• **Consigne A**:
Répondez à ces questions d'après le texte sur Péan :
(i) Comment s'appelait le père de Péan, et quel métier avait-il exercé ?
(ii) Où se trouve le pavillon où vit Péan ?
(iii) De quelle entreprise Jean-Yves est-il aujourd'hui retraité ?
• **Consigne B**:
Traduisez en anglais cette phrase du texte sur Péan : « Son meilleur pote est celui de toujours, Jean-Yves, le copain de Sablé, qui, à 20 ans, était monté à Lille pour suivre des cours de journalisme. »
• **Consigne C**:
Poursuivez le texte sur Péan à la suite de sa dernière phrase.

• **Texte fourni**:
──────────

Péan vomit la comédie humaine telle qu’on la joue dans les conclaves parisiens. Son seul cadeau d’enfance fut une boussole idéologique : la vision de classes. Il l’a héritée de son père, Eugène, ancien domestique, qui remâchait sa revanche :  » Les gueux, dans la famille, ça suffit !  » Son rejeton ne servira jamais personne.  » Il n’y en a pas un qui peut affirmer : « Péan, je l’ai sous la main » « , dit-il aujourd’hui. C’est ainsi qu’il vit à l’écart de toute coterie, dans son pavillon de Bouffémont (banlieue parisienne). Son meilleur pote est celui de toujours, Jean-Yves, le copain de Sablé, qui, à 20 ans, était monté à Lille pour suivre des cours de journalisme. Péan était resté sur le quai :  » J’étais trop nul en français.  » Cinquante ans plus tard, Jean-Yves est retraité des Wagons-Lits. Et Péan est devenu Péan.

──────────

• **Extraits des items**:

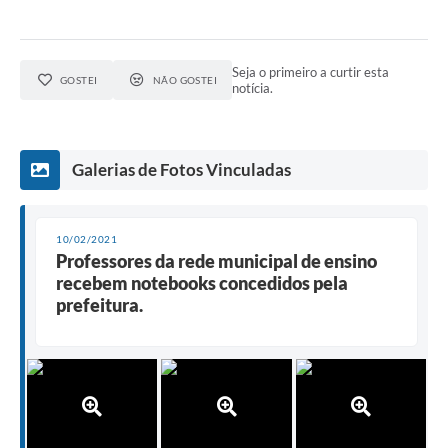
Seja o primeiro a curtir esta
GOSTEI
NÃO GOSTEI
notícia.
Galerias de Fotos Vinculadas
10/02/2021
Professores da rede municipal de ensino
recebem notebooks concedidos pela
prefeitura.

──────────

• **Réponse A**:
(i) Il s'appelait Eugène et avait été domestique.
(ii) À Bouffémont, en banlieue parisienne.
(iii) Des Wagons-Lits.

• **Réponse B**:
His best buddy is the same one he has always had, Jean-Yves, his pal from Sablé, who at 20 had gone up to Lille to take journalism classes.

• **Réponse C**:
Il joue à fond l’esthétique du seul contre tous

Ses pires ennemis admettent qu’il n’a pas son pareil pour déterrer des documents inédits.  » Mon instrument de travail, c’est le temps « , revendique-t-il. Avec l’obstination d’un paysan, Péan creuse le sillon monomaniaque du noir destin des puissants. Jusqu’à s’entêter dans l’improbable. Ainsi, dans l’affaire de l’attentat contre le DC 10 d’UTA, où les Libyens, dix ans plus tard, ont fini par reconnaître leurs torts, il est resté scotché à sa piste iranienne.  » Je suis encore dessus « , précise-t-il, sans sourciller.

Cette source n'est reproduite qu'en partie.